▸ **Task to complete**: Update the listing lines from the one containing "Яйца поместить в" down through the one containing "в тарелку. Салат" by replacing "яйцерезки" with "ножа" and leaving all else unchanged. Return only those lines.

▸ **Supplied entries**:
== Segment start ==
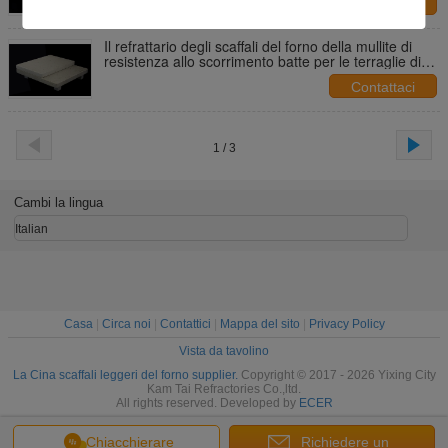
Contattaci
Il refrattario degli scaffali del forno della mullite di
resistenza allo scorrimento batte per le terraglie di
sinterizzazione
Contattaci
1 / 3
Cambi la lingua
Italian
Casa
|
Circa noi
|
Contattici
|
Mappa del sito
|
Privacy Policy
Vista da tavolino
La Cina scaffali leggeri del forno supplier.
Copyright © 2017 - 2026 Yixing City
Kam Tai Refractories Co.,ltd.
All rights reserved. Developed by
ECER
Chiacchierare
Richiedere un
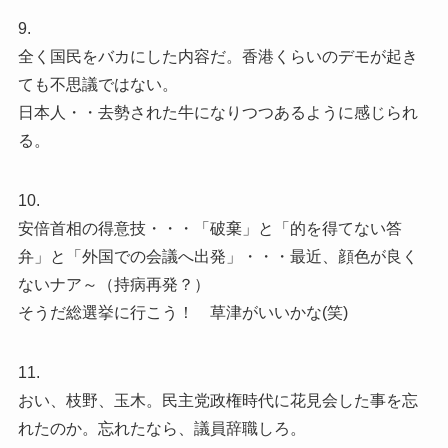
9.
全く国民をバカにした内容だ。香港くらいのデモが起き
ても不思議ではない。
日本人・・去勢された牛になりつつあるように感じられ
る。
10.
安倍首相の得意技・・・「破棄」と「的を得てない答
弁」と「外国での会議へ出発」・・・最近、顔色が良く
ないナア～（持病再発？）
そうだ総選挙に行こう！ 草津がいいかな(笑)
11.
おい、枝野、玉木。民主党政権時代に花見会した事を忘
れたのか。忘れたなら、議員辞職しろ。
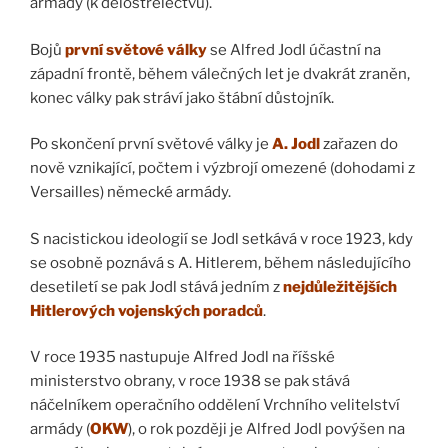
armády (k dělostřelectvu).
Bojů
první světové války
se Alfred Jodl účastní na
západní frontě, během válečných let je dvakrát zraněn,
konec války pak stráví jako štábní důstojník.
Po skončení první světové války je
A. Jodl
zařazen do
nově vznikající, počtem i výzbrojí omezené (dohodami z
Versailles) německé armády.
S nacistickou ideologií se Jodl setkává v roce 1923, kdy
se osobně poznává s A. Hitlerem, během následujícího
desetiletí se pak Jodl stává jedním z
nejdůležitějších
Hitlerových vojenských poradců
.
V roce 1935 nastupuje Alfred Jodl na říšské
ministerstvo obrany, v roce 1938 se pak stává
náčelníkem operačního oddělení Vrchního velitelství
armády (
OKW
), o rok později je Alfred Jodl povýšen na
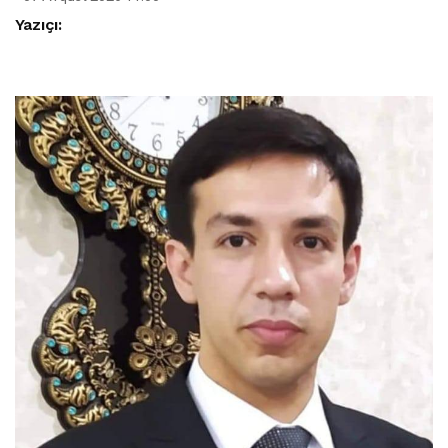
Yazıçı:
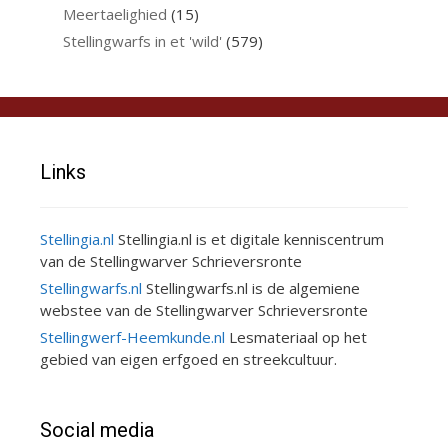
Meertaelighied
(15)
Stellingwarfs in et 'wild'
(579)
Links
Stellingia.nl
Stellingia.nl is et digitale kenniscentrum
van de Stellingwarver Schrieversronte
Stellingwarfs.nl
Stellingwarfs.nl is de algemiene
webstee van de Stellingwarver Schrieversronte
Stellingwerf-Heemkunde.nl
Lesmateriaal op het
gebied van eigen erfgoed en streekcultuur.
Social media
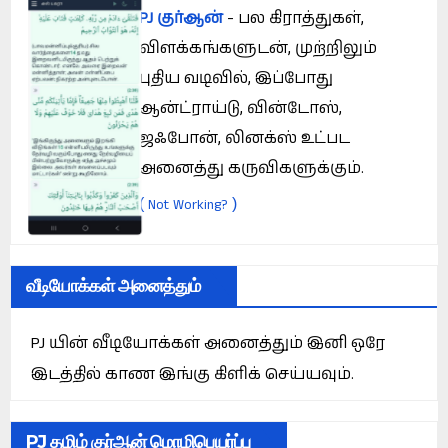
PJ குர்ஆன்
- பல கிராத்துகள்,
விளக்கங்களுடன், முற்றிலும்
புதிய வடிவில், இப்போது
ஆன்ட்ராய்டு, வின்டோஸ்,
ஜஃபோன், லினக்ஸ் உட்பட
அனைத்து கருவிகளுக்கும்.
(
)
Not Working?
வீடியோக்கள் அனைத்தும்
PJ யின் வீடியோக்கள் அனைத்தும் இனி ஒரே
இடத்தில் காண இங்கு கிளிக் செய்யவும்.
PJ தமிழ் குர்ஆன் மொழிபெயர்ப்பு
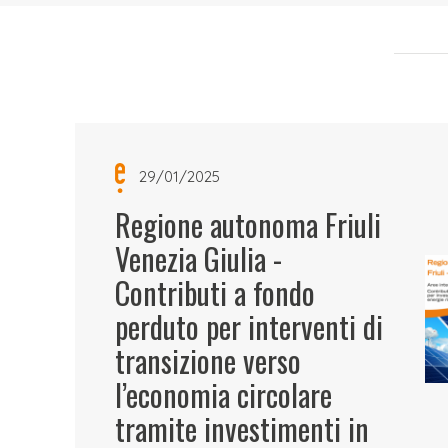
29/01/2025
Regione autonoma Friuli
Venezia Giulia -
Contributi a fondo
perduto per interventi di
transizione verso
l’economia circolare
tramite investimenti in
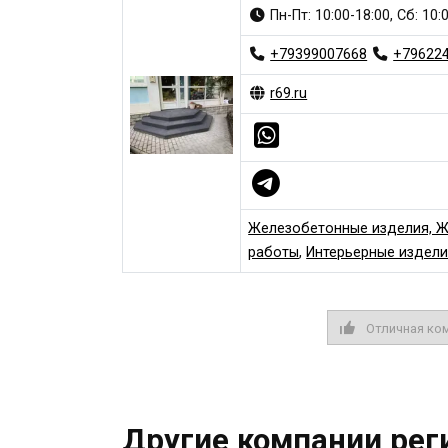
Пн-Пт: 10:00-18:00, Сб: 10
+79399007668
+79622
r69.ru
Железобетонные изделия, 
работы
,
Интерьерные издели
Отличная ко
Другие компании рег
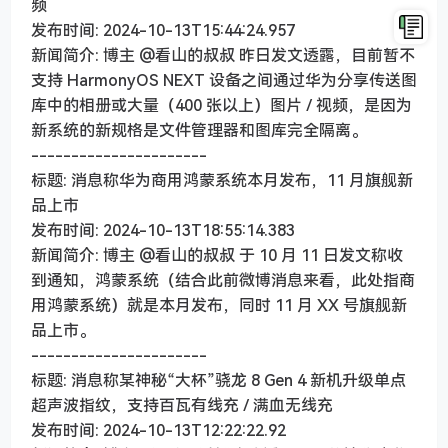
频
发布时间: 2024-10-13T15:44:24.957
新闻简介: 博主 @看山的叔叔 昨日发文透露，目前暂不
支持 HarmonyOS NEXT 设备之间通过华为分享传送图
库中的相册或大量（400 张以上）图片 / 视频，是因为
新系统的新规格是文件管理器和图库完全隔离。
----------------------
标题: 消息称华为商用鸿蒙系统本月发布，11 月旗舰新
品上市
发布时间: 2024-10-13T18:55:14.383
新闻简介: 博主 @看山的叔叔 于 10 月 11 日发文称收
到通知，鸿蒙系统（结合此前微博消息来看，此处指商
用鸿蒙系统）就是本月发布，同时 11 月 XX 号旗舰新
品上市。
----------------------
标题: 消息称某神秘“大杯”骁龙 8 Gen 4 新机升级单点
超声波指纹，支持百瓦有线充 / 满血无线充
发布时间: 2024-10-13T12:22:22.92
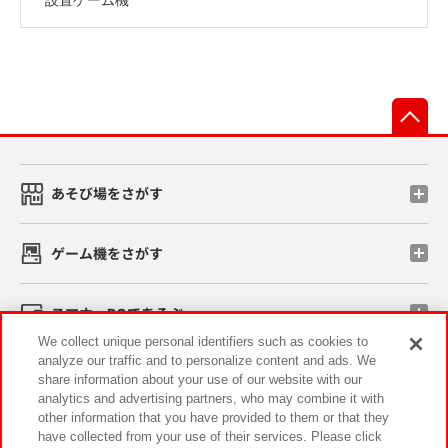
先
あそび場をさがす
ゲーム機をさがす
スマホ・PCであそぶ
We collect unique personal identifiers such as cookies to
analyze our traffic and to personalize content and ads. We
イベント・キャンペーン
share information about your use of our website with our
analytics and advertising partners, who may combine it with
other information that you have provided to them or that they
have collected from your use of their services. Please click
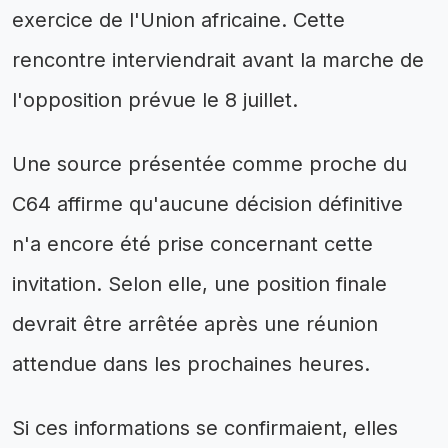
exercice de l'Union africaine. Cette
rencontre interviendrait avant la marche de
l'opposition prévue le 8 juillet.
Une source présentée comme proche du
C64 affirme qu'aucune décision définitive
n'a encore été prise concernant cette
invitation. Selon elle, une position finale
devrait être arrêtée après une réunion
attendue dans les prochaines heures.
Si ces informations se confirmaient, elles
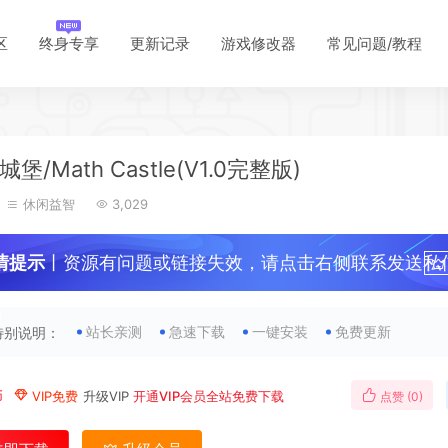
*
区
终身专享
更新记录
游戏修改器
常见问题/教程
*
*
*
堡/Math Castle(V1.0完整版)
休闲益智
3,029
*
情提示
丨资源有问题或链接失效，请点击右侧联系发送私
！
站长亲测
急速下载
一键安装
免费更新
特别说明：
*
币
VIP免费
升级VIP
开通VIP会员全站免费下载
点赞 (
0
)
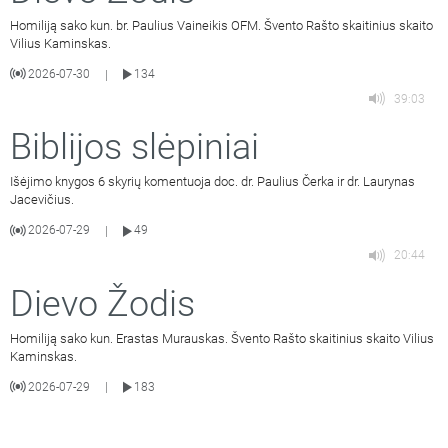
Homiliją sako kun. br. Paulius Vaineikis OFM. Švento Rašto skaitinius skaito
Vilius Kaminskas.
2026-07-30
134
|
39:03
Biblijos slėpiniai
Išėjimo knygos 6 skyrių komentuoja doc. dr. Paulius Čerka ir dr. Laurynas
Jacevičius.
2026-07-29
49
|
20:44
Dievo Žodis
Homiliją sako kun. Erastas Murauskas. Švento Rašto skaitinius skaito Vilius
Kaminskas.
2026-07-29
183
|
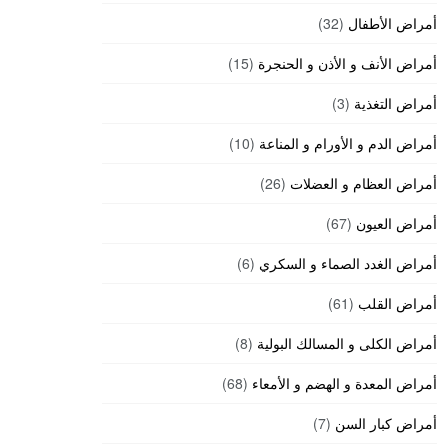
أمراض الأطفال
(32)
أمراض الأنف و الأذن و الحنجرة
(15)
أمراض التغذية
(3)
أمراض الدم و الأورام و المناعة
(10)
أمراض العظام و العضلات
(26)
أمراض العيون
(67)
أمراض الغدد الصماء و السكري
(6)
أمراض القلب
(61)
أمراض الكلى و المسالك البولية
(8)
أمراض المعدة و الهضم و الأمعاء
(68)
أمراض كبار السن
(7)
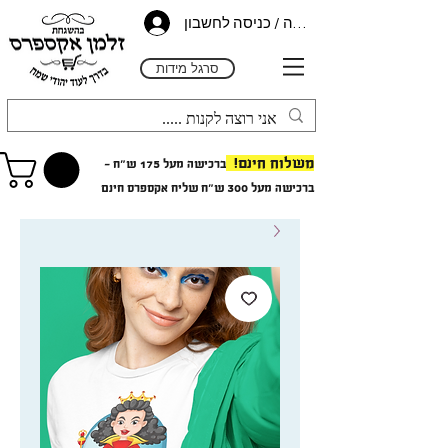
הרשמה / כניסה לחשבון
סרגל מידות
משלוח חינם!
ברכישה מעל 175 ש"ח -
ב
רכישה מעל 300 ש"ח
שליח אקספרס חינם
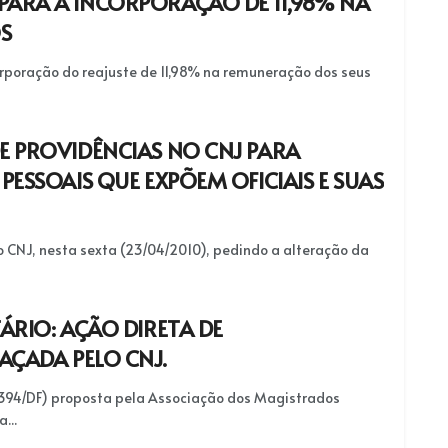
ARA A INCORPORAÇÃO DE 11,98% NA
S
orporação do reajuste de 11,98% na remuneração dos seus
E PROVIDÊNCIAS NO CNJ PARA
PESSOAIS QUE EXPÕEM OFICIAIS E SUAS
 CNJ, nesta sexta (23/04/2010), pedindo a alteração da
ÁRIO: AÇÃO DIRETA DE
AÇADA PELO CNJ.
4.394/DF) proposta pela Associação dos Magistrados
...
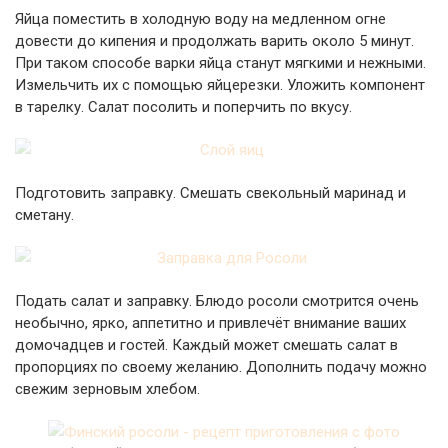
Яйца поместить в холодную воду на медленном огне
довести до кипения и продолжать варить около 5 минут.
При таком способе варки яйца станут мягкими и нежными.
Измельчить их с помощью яйцерезки. Уложить компонент
в тарелку. Салат посолить и поперчить по вкусу.
Подготовить заправку. Смешать свекольный маринад и
сметану.
Подать салат и заправку. Блюдо росоли смотрится очень
необычно, ярко, аппетитно и привлечёт внимание ваших
домочадцев и гостей. Каждый может смешать салат в
пропорциях по своему желанию. Дополнить подачу можно
свежим зерновым хлебом.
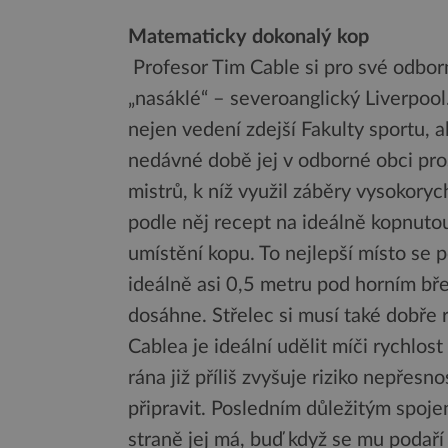
Matematicky dokonalý kop
Profesor Tim Cable si pro své odbor
„nasáklé“ – severoanglický Liverpool
nejen vedení zdejší Fakulty sportu,
nedávné době jej v odborné obci pros
mistrů, k níž využil záběry vysokoryc
podle něj recept na ideálně kopnuto
umístění kopu. To nejlepší místo se p
ideálně asi 0,5 metru pod horním bř
dosáhne. Střelec si musí také dobře r
Cablea je ideální udělit míči rychlos
rána již příliš zvyšuje riziko nepřesn
připravit. Posledním důležitým spoj
straně jej má, buď když se mu podaří 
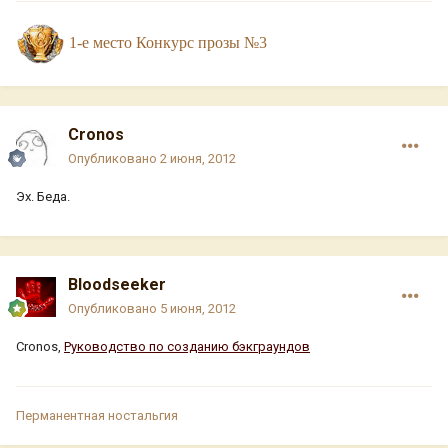
1-е место Конкурс прозы №3
Cronos
Опубликовано
2 июня, 2012
Эх. Беда.
Bloodseeker
Опубликовано
5 июня, 2012
Cronos,
Руководство по созданию бэкграундов
Перманентная ностальгия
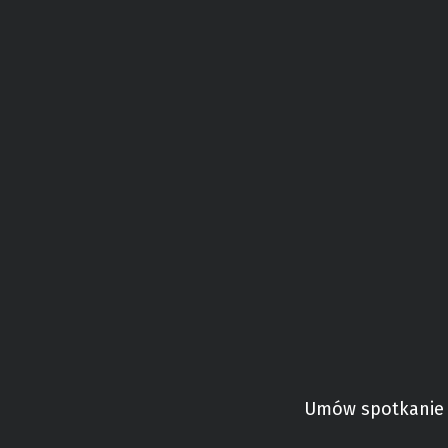
Umów spotkanie 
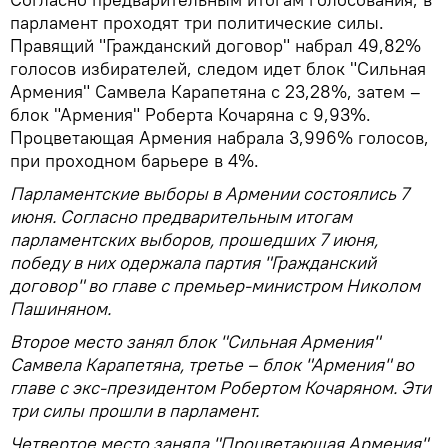
парламент проходят три политические силы.
Правящий "Гражданский договор" набрал 49,82%
голосов избирателей, следом идет блок "Сильная
Армения" Самвела Карапетяна с 23,28%, затем –
блок "Армения" Роберта Кочаряна с 9,93%.
Процветающая Армения набрала 3,996% голосов,
при проходном барьере в 4%.
Парламентские выборы в Армении состоялись 7
июня. Согласно предварительным итогам
парламентских выборов, прошедших 7 июня,
победу в них одержала партия "Гражданский
договор" во главе с премьер-министром Николом
Пашиняном.
Второе место занял блок "Сильная Армения"
Самвела Карапетяна, третье – блок "Армения" во
главе с экс-президентом Робертом Кочаряном. Эти
три силы прошли в парламент.
Четвертое место заняла "Процветающая Армения",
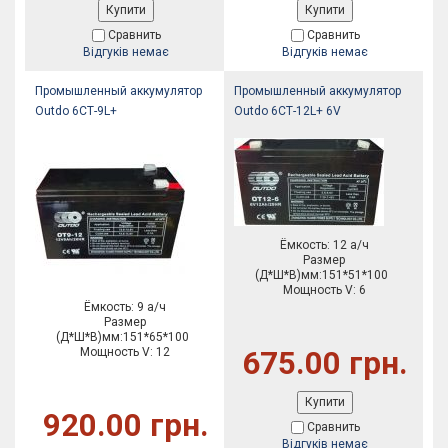
Купити
Купити
Сравнить
Сравнить
Відгуків немає
Відгуків немає
Промышленный аккумулятор
Промышленный аккумулятор
Outdo 6СТ-9L+
Outdo 6СТ-12L+ 6V
Ёмкость: 12 а/ч
Размер
(Д*Ш*В)мм:151*51*100
Мощность V: 6
Ёмкость: 9 а/ч
Размер
(Д*Ш*В)мм:151*65*100
Мощность V: 12
675.00 грн.
Купити
920.00 грн.
Сравнить
Відгуків немає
== Segment end ==
▸ **Task solution**:
Яйца поместить в холодную воду на медленном огне
довести до кипения и продолжать варить около 5 минут.
При таком способе варки яйца станут мягкими и нежными.
Измельчить их с помощью ножа. Уложить компонент
в тарелку. Салат посолить и поперчить по вкусу.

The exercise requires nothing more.